The protest was sparked by the forced seizure of homes belonging to about 30 people. More than 60 people are injured, cars are set on fire, and offices are devastated. Street protests are frequent across the country as a result of economic problems and unfair expropriations, backed by a population demanding that their basic rights be respected.
Beijing (AsiaNews/Agencies) – About a 1,000 people attacked a government building in Longnan, (Gansu, northwest China,) clashing with police. They smashed cars, broke windows, furniture and computers, setting several vehicles on fire in the street.
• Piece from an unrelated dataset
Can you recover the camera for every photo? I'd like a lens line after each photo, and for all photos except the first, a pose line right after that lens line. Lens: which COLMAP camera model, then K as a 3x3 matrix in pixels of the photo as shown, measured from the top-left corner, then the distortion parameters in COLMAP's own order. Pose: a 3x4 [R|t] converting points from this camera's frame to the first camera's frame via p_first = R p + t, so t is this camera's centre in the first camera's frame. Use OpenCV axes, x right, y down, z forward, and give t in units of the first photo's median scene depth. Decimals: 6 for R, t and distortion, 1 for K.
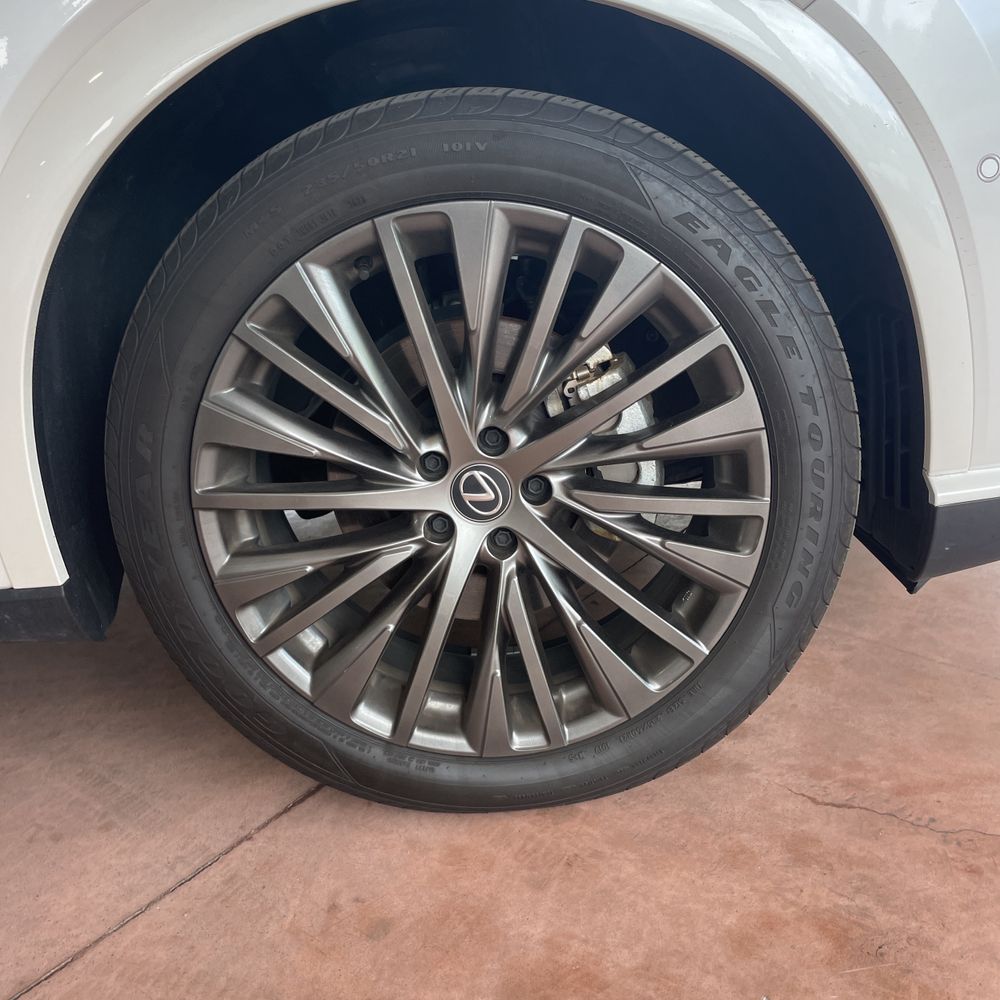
lens RADIAL K [[1008.2, 0, 483.8], [0, 1008.2, 485.8], [0, 0, 1]] dist [0.100144, -0.160697]
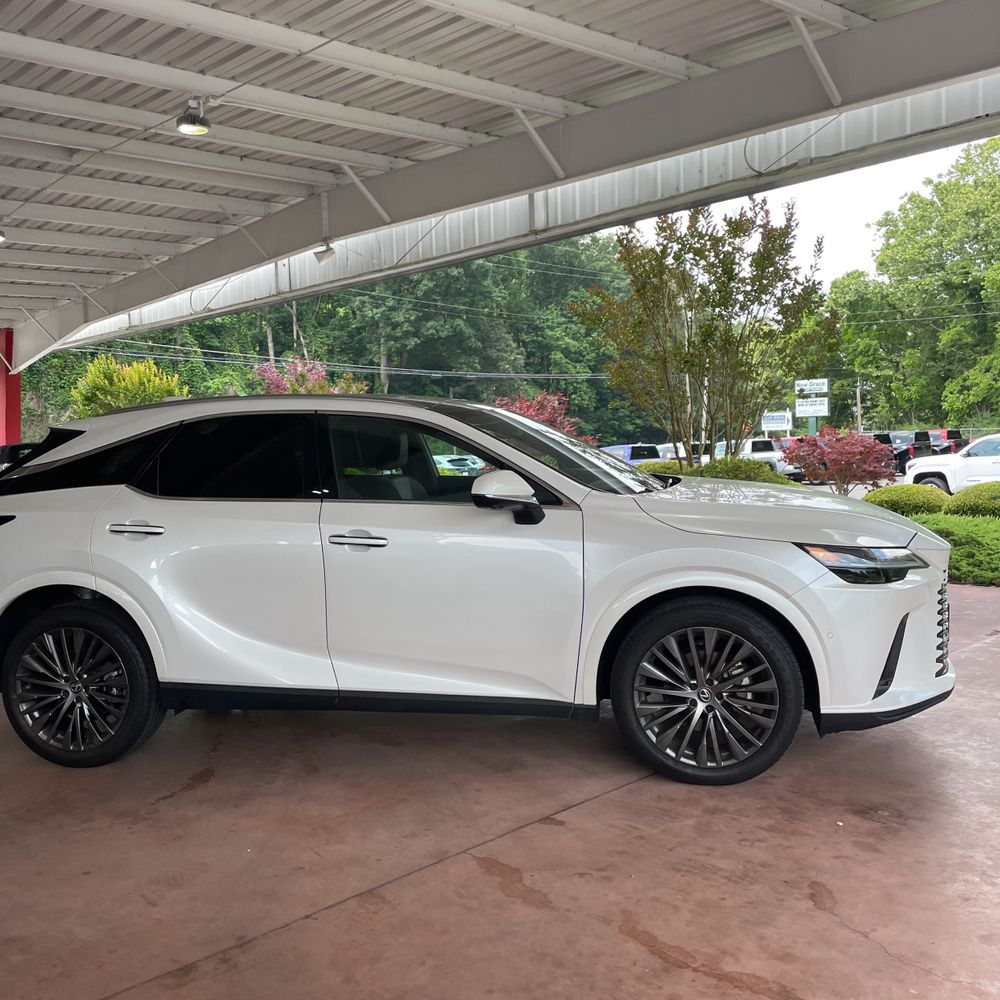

After hours of guerrilla warfare the authorities announced that they had successfully imposed strict measures and that the situation was "basically under control,” without providing details.

The protest began when a group of more than 30 people seeking redress for the loss of their homes and land were joined by hundreds of ordinary citizens outside a government office, thus turning the whole thing into a riot

The local government’s website said that “staff and police were beaten by some criminals, leading to the injury of more than 60 officials, police and people.” For this reason police “had no option but to use force to disperse the leaders of the rioting criminals” but were met with a hail of rocks, bricks, and flower pots, and attacked by people with iron bars, axes and hoes”. Some rioters even hijacked a fire truck, but were stopped by police.

Every year mainland China sees tens of thousands of protests, often involving people affected by land grabs by developers in collusion with government officials against which the former have little or no recourse.

The population is getting so frustrated with abusive local authorities that they often spontaneously join protests like the one in Longnan.

In June in Guizhou, Weng'an County, thousands of local residents mobbed government offices, torching the local police headquarters and police vehicles after the suspicious death of a teenage girl, convinced that local authorities wanted to cover up the affair to help the son of a local leader.

Beijing now fears that the global economic crisis might trigger the closure of factories across its industrial heartland, threatening the mainland's growth, and thus spark further protests by laid-off workers.